Leaving aside these details which are irrelevant for most of the world population, this film presents well the themes of revolution and imperialism, while for now it does little on the ecology front which is very present in Herbert’s work. Many details and many scenes suggest that Villeneuve owes a lot to Lynch a bit like Peter Jackson owed a lot to Ralph Bakshi, although it must be said that both Villeneuve and Lynch have simply constructed many scenes exactly as described in the book.
What else? Personally, I would’ve preferred the visionary part of the film to be a little more lysergic (Lynch got that right!), also because it would’ve been in line with the LSD experiences of the 1960s that inspired them (Terry Gilliam was needed here!). And I would’ve liked to see more Harkonnen: the Baron (Stellan Skarsgard) doesn’t do any of the heinous things he does in the book, Feyd Rautha isn’t there at all, and Beast Rabban (Dave Bautista) is the only one demonstrating that we should all hate his noble House.
Beyond these small criticisms, I’m satisfied with this film by Villeneuve who did a great job of adapting a book which is really difficult to “summarize” into a film. It’s no coincidence that Jodorovsky was unable to shoot even a scene and Lynch doesn’t even want to talk about it… Ciao!

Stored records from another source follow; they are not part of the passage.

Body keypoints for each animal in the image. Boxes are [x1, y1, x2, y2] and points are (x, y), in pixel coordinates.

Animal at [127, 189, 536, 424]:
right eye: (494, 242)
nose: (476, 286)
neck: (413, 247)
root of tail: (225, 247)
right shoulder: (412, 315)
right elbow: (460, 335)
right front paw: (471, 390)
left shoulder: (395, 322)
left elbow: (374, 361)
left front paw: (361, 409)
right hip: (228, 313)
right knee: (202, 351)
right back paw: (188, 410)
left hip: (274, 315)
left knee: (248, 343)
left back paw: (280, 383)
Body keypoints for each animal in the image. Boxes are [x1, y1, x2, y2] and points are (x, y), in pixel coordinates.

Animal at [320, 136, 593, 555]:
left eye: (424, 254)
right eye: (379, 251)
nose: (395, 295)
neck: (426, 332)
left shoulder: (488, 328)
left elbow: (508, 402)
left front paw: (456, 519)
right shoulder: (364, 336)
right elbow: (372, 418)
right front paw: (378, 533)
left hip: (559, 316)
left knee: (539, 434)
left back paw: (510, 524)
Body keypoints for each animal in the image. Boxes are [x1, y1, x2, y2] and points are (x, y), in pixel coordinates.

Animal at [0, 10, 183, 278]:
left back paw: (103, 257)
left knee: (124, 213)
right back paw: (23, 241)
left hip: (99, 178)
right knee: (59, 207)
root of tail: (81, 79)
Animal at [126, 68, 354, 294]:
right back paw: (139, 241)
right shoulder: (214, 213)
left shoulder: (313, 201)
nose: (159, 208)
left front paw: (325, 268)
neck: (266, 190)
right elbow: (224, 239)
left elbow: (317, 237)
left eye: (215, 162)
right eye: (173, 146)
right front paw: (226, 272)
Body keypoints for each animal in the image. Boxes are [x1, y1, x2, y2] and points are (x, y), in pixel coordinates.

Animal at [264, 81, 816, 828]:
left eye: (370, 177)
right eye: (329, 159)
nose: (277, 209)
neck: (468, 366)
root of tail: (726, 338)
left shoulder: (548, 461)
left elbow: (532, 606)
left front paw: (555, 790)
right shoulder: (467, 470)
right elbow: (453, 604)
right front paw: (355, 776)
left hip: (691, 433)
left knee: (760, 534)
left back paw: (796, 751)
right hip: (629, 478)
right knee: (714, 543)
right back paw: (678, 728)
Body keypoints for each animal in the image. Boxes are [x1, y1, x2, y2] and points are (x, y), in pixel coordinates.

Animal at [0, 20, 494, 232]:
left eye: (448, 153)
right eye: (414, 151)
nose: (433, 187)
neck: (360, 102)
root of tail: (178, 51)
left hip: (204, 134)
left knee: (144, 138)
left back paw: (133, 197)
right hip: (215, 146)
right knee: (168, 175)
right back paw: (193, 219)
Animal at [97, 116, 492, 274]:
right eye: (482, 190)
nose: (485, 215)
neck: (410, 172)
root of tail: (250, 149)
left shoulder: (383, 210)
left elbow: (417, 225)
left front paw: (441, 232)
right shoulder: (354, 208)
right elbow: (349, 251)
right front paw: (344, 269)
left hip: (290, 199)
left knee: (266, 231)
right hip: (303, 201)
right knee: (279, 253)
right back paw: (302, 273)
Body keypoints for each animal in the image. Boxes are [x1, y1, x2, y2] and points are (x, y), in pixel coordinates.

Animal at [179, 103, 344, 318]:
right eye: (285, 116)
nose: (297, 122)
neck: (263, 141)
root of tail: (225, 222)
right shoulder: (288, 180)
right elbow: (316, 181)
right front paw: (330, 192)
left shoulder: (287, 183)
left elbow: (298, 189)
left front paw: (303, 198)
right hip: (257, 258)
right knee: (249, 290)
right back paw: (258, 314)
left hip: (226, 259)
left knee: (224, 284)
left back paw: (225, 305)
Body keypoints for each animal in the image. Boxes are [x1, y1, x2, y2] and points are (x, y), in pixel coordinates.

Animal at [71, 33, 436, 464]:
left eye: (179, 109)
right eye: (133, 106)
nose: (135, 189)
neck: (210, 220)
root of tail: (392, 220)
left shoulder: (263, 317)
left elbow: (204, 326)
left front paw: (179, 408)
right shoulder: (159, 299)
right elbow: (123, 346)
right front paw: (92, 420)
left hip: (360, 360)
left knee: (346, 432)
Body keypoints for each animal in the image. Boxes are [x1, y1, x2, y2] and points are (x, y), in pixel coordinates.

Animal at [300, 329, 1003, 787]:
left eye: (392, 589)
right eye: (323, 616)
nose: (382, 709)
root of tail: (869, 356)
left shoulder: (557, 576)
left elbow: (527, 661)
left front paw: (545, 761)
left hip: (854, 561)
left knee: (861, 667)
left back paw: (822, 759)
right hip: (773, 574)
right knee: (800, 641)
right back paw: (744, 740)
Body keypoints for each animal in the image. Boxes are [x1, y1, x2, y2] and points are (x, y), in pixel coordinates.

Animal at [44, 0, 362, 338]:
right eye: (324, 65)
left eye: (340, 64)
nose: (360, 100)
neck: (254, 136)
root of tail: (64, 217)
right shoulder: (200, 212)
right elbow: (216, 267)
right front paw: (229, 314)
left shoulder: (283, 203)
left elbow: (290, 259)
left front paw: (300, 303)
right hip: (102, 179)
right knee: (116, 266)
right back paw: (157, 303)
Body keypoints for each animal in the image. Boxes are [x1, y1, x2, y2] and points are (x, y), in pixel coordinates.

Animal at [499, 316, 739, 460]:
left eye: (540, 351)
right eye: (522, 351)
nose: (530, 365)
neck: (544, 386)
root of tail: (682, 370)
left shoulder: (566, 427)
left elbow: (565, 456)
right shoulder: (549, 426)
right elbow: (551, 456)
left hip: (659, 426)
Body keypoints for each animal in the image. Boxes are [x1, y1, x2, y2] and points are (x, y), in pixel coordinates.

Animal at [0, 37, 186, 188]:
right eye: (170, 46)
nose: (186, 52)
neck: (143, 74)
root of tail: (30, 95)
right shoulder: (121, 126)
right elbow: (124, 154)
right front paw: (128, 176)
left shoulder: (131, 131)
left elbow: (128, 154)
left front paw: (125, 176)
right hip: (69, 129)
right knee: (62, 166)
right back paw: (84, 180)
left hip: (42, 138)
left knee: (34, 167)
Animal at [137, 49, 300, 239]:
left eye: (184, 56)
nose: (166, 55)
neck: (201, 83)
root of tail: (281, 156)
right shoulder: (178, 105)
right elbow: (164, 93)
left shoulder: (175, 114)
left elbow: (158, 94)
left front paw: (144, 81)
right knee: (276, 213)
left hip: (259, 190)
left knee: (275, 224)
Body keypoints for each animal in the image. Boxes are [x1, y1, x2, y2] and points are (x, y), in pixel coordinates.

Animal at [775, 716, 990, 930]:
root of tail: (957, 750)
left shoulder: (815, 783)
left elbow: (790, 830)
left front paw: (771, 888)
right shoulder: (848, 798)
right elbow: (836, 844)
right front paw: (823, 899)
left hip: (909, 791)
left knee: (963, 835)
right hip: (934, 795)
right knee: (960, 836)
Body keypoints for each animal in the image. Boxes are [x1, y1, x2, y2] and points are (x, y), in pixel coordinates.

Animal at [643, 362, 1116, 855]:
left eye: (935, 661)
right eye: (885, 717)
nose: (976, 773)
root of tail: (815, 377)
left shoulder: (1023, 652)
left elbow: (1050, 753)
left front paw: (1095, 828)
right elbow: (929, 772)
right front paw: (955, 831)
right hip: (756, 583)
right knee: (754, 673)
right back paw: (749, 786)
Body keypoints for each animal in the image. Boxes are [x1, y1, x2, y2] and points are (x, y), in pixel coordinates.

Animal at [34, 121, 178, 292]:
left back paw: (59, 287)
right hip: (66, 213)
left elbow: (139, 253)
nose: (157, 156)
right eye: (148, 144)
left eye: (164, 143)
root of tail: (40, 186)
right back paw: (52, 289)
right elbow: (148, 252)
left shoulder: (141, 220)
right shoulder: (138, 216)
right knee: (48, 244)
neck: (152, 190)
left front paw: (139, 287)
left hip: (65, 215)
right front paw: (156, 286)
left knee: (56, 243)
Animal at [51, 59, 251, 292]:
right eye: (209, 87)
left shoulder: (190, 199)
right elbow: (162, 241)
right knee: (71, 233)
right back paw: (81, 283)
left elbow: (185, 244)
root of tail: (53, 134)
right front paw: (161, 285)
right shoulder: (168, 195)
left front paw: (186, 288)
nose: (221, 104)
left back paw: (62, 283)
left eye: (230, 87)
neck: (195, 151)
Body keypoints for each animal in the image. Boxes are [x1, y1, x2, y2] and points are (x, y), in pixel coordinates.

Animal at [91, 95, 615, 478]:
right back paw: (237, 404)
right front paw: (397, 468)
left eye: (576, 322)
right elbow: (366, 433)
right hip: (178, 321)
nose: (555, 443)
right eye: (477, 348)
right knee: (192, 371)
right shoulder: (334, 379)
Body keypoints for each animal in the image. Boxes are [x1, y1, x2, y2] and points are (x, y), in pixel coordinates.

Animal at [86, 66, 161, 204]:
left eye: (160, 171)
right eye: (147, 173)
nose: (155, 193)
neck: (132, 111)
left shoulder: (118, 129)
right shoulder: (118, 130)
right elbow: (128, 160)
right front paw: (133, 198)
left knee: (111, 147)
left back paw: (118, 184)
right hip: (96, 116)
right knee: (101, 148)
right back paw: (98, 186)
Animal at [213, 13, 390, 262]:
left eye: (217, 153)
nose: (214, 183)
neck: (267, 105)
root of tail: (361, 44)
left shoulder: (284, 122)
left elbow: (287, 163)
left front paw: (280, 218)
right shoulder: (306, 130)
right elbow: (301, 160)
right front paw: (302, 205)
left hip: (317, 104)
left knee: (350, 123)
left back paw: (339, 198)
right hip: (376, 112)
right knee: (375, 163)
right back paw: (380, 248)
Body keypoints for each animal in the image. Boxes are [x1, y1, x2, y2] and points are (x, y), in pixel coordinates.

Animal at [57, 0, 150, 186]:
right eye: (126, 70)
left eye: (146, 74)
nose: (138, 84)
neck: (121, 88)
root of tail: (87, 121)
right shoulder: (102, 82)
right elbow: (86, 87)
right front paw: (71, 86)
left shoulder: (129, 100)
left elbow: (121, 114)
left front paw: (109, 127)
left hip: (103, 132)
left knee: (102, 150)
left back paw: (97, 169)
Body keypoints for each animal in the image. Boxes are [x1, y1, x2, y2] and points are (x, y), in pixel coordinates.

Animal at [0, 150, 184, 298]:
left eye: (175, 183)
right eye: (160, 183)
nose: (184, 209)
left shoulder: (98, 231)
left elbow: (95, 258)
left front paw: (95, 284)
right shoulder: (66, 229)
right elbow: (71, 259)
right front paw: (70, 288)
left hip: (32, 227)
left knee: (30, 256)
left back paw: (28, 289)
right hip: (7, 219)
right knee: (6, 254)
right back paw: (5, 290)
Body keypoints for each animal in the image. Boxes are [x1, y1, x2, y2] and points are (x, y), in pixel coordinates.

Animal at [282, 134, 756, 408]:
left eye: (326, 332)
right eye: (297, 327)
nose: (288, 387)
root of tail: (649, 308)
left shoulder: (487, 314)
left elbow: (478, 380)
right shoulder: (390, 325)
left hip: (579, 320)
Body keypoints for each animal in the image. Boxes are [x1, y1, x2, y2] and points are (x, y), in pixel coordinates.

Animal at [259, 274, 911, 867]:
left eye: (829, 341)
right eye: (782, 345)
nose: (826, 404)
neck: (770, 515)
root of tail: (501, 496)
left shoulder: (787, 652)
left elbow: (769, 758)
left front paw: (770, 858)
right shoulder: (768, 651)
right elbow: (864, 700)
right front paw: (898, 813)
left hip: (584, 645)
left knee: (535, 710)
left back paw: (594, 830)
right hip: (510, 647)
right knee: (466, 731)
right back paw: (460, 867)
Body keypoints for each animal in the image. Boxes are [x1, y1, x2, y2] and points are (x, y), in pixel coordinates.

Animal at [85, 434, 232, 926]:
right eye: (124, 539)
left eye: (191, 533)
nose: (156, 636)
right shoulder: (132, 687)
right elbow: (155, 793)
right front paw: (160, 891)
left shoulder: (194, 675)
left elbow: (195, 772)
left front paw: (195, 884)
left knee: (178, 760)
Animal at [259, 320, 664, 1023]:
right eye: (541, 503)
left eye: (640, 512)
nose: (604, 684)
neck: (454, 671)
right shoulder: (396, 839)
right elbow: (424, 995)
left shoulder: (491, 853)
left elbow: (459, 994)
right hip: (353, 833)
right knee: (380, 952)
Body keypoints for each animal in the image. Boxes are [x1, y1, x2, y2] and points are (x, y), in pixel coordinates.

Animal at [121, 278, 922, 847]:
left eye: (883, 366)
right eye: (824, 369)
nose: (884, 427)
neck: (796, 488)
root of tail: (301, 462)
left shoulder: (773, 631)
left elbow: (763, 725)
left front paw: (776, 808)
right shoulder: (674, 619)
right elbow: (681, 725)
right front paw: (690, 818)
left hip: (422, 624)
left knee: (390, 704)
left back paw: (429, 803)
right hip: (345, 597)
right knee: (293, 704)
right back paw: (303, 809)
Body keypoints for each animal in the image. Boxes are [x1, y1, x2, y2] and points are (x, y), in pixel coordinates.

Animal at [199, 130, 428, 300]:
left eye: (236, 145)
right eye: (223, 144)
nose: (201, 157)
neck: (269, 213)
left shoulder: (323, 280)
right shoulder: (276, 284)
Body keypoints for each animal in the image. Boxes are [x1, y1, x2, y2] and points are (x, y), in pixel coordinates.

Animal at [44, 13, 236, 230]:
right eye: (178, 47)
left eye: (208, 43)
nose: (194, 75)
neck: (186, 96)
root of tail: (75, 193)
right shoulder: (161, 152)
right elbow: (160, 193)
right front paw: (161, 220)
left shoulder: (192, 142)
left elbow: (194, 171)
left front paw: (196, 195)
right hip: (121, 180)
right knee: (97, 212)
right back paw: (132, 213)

PS: If you don’t know Dune and at the cinema you feel like having a deja vu while seeing spaceships, sword fighting, a chosen one on a desert planet with two moons who convinces others to do things by using his voice, I remind you that the Herbert’s book was released 12 years before that movie directed by George Lucas. To be honest, Herbert was inspired by Lawrence of Arabia (1962), with a man coming from abroad who becomes the leader of desert people and leads them in a war, which we’ll see in the second part of Dune if it will ever be made… so it’s useless to talk about who copied from whom!